Une éclipse totale de Soleil est due à
l’occultation du Soleil par la Lune de telle sorte que, depuis certains lieux de
la surface de la Terre, celui-ci est complètement caché. Surprenant sans doute, si l’on se rappelle que
l’étoile Soleil est 400 fois plus grande que notre satellite. Sauf que, par le
plus grand des hasards, elle est aussi 400 fois plus loin, de façon à ce que le
diamètre apparent des deux astres soit le même.
Il est rare qu’une éclipse soit visible
d'autant de pays : celle du 29 mars
commencera au Brésil, traversera l’Afrique, un tout petit bout de l’Europe et se
terminera aux confins de l'Asie. L’ombre de la Lune parcourra ainsi 14 500 km en
3 heures et 12 minutes, de 08h36 à 11h48 en temps universel, sur une bande de
180 km de large. Autour de cette bande, dans la zone de pénombre, l’éclipse sera
partielle, comme ce sera le cas à Paris.
La prédiction des éclipses est une sorte de
triomphe de la mécanique céleste et cette prédiction atteint aujourd’hui une
précision ultime. L’observation des éclipses permet également l’étude de la
couronne solaire, atmosphère très chaude et peu dense formant un halo irrégulier
autour du soleil. Elle se montre uniquement quand le disque solaire est occulté,
soit pendant la phase totale d’une éclipse, soit quand on observe le Soleil à
l’aide d’un coronographe qui le cache artificiellement. Ce type d’appareil est
embarqué à bord de satellites lors des missions spatiales (comme
SOHO et bientôt STEREO). Les expériences réalisées au sol pendant une éclipse sont donc
complémentaires de celles réalisées dans l’espace… et beaucoup moins coûteuses !
Ces observations sont appelées à répondre à
de nombreuses questions : quels sont les mécanismes qui interviennent dans le
chauffage de la couronne solaire ? Quelle est l’origine de la perte de la masse
du Soleil (vent solaire, particules énergétiques) ? Différents diagnostics basés sur l’imagerie
numérique et la spectroscopie, seront effectués pour vérifier les théories du
chauffage magnétique du plasma coronal et celles de l’accélération du gaz chaud
résultant de la dissipation de la turbulence.
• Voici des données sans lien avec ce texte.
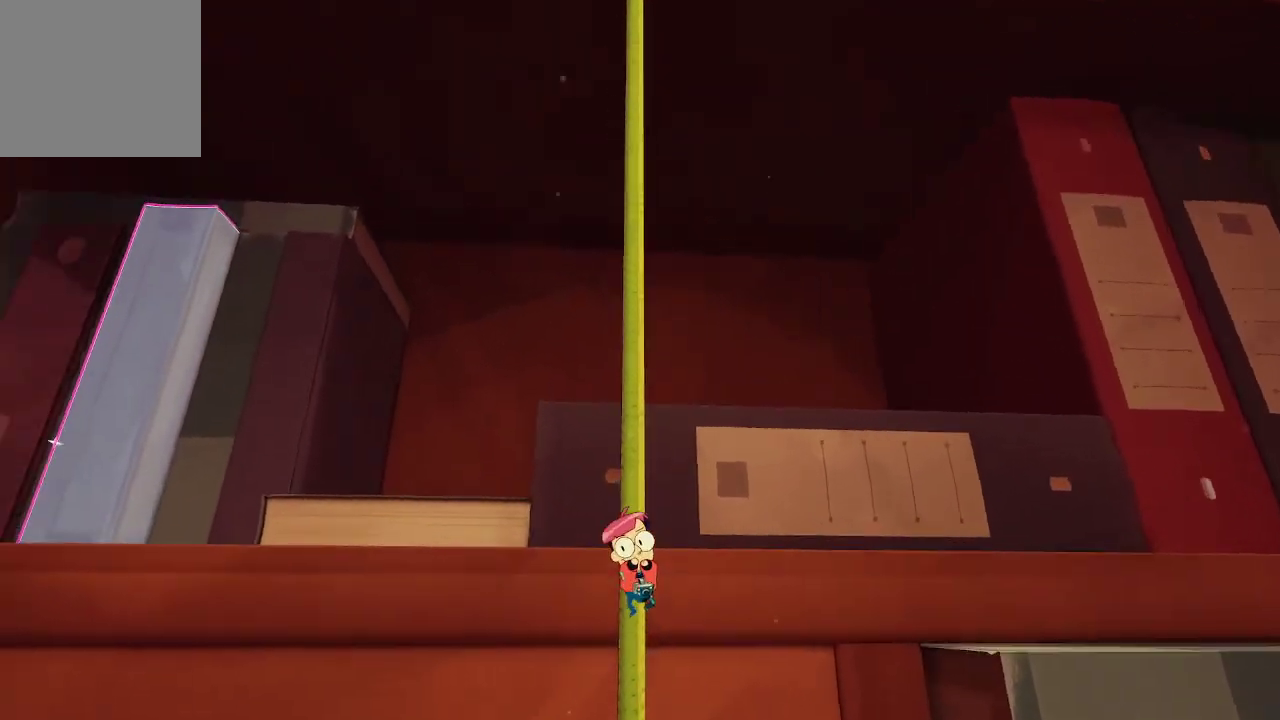
{"buttons": [], "left_stick": "up", "right_stick": "center", "events": [[167, "right_stick", "center"]]}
Plusieurs expériences en collaboration avec
des astronomes égyptiens du NRIAG (National Research Institute of Astronomy and
Geophysics) et de l'Université du Caire, seront donc tentées depuis un point
situé sur le plateau libyen près de As Saloum en Égypte, où l’on prévoit un ciel
clair, mais où des vents de sable ne sont pas exclus. Des instruments
observeront la couronne solaire dans différentes longueurs d'onde. Plusieurs
expériences vont permettre de réaliser des images en utilisant des techniques
allant de l'imagerie à haute résolution en lumière blanche, à l'imagerie à
travers des filtres monochromatiques étroits, en passant par la spectroscopie,
la polarimétrie ou la colorimétrie.
La grande quantité de photons disponibles
lors des éclipses (la couronne blanche est aussi lumineuse que la pleine Lune)
permet d’atteindre un rapport signal sur bruit excellent en imagerie numérique.
L’analyse des fines structures de la couronne, qu’il serait fondamental de mieux
comprendre pour affiner les modèles de la structure magnétique de cette
couronne, est alors possible. L’objectif des observations qui seront réalisées
pendant l’éclipse est donc d’améliorer la résolution spectro-spatio-temporelle
en profitant des techniques modernes. Il sera aussi demandé à
SOHO et TRACE de
réaliser dans les mêmes minutes que l’éclipse du 29 mars, des images de la
couronne dans les raies de l’Hélium II (30.4 nm), de Lyman Alpha de l’hydrogène
et dans celle du Fer XII (19.5 nm).
Des
chercheurs de l'IAP participeront également à une grande conférence
internationale sur le thème « Culture et Astronomie », réunissant des
spécialistes du monde entier les 26 et 27 mars à la nouvelle Bibliothèque
d’Alexandrie :
http://www.bibalex.org/eclipse2006/CultureProgram.htm
Les lignes de forces du champ magnétique ont été représentées pour la date
exacte de l'éclipse totale du Soleil du 29 mars 2006, grâce a des
extrapolations 3D du champ magnétique mesure a la surface durant les mois
précédant l'éclipse (il n'y a aucun moyen de mesurer le champ dans la
couronne). Ces extrapolations sont basées sur la théorie
magnéto-hydrodynamique de la couronne et elle prennent en ligne de compte le
déchirement du champ par le vent solaire qui "ouvre" les lignes de force.